[Content revision data]
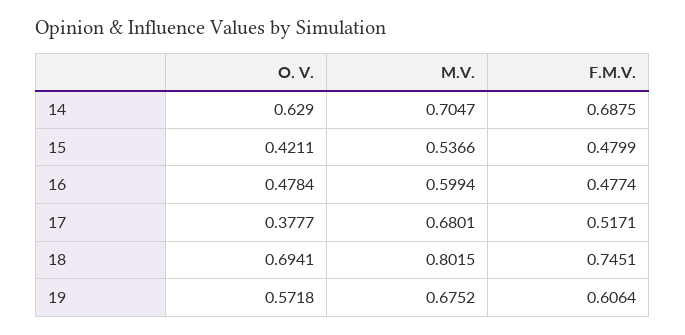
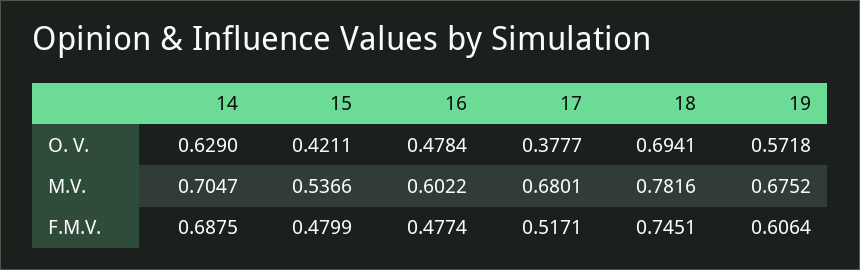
M.V., 16: 0.5994 -> 0.6022
M.V., 18: 0.8015 -> 0.7816

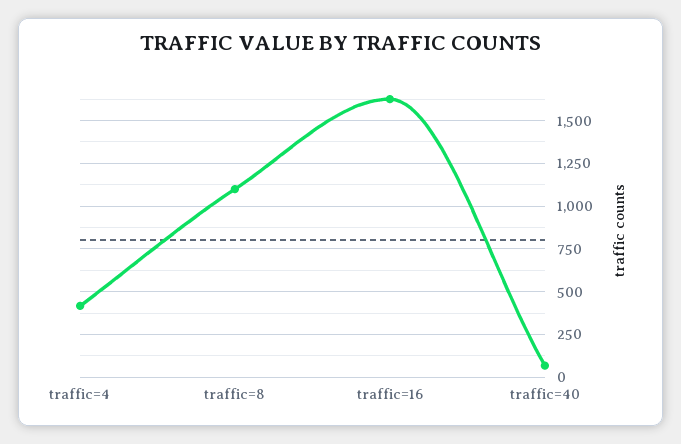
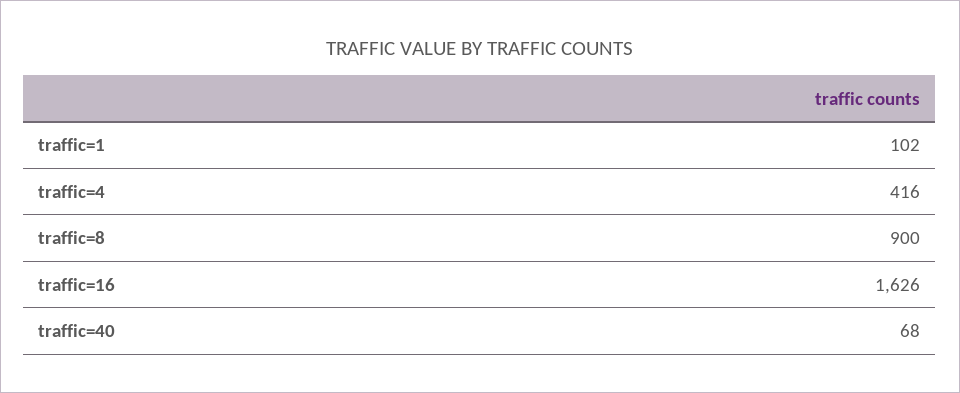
traffic=8: 1100 -> 900
traffic=1: none -> 102

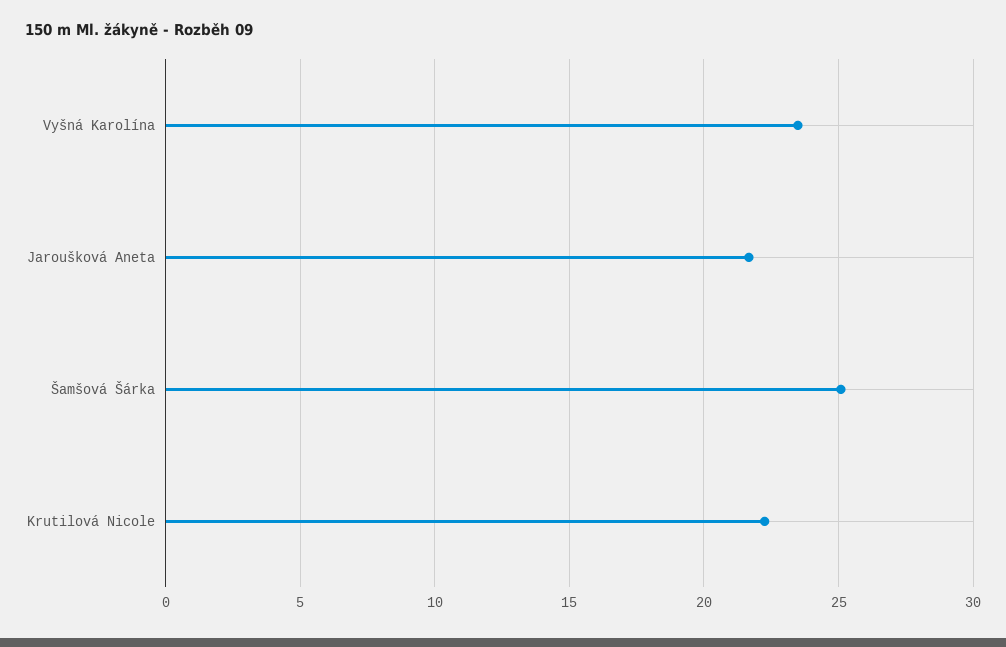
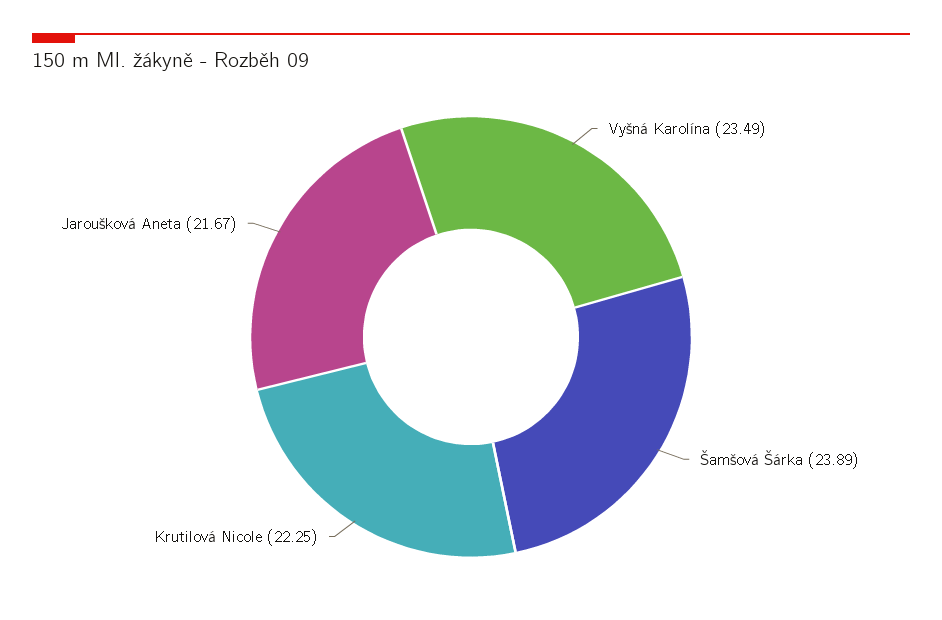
Šamšová Šárka: 25 -> 23.89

TO DO:
If a line of the data holds the string "traffic", list it.

EXERCISE RESULT:
traffic=8: 1100 -> 900
traffic=1: none -> 102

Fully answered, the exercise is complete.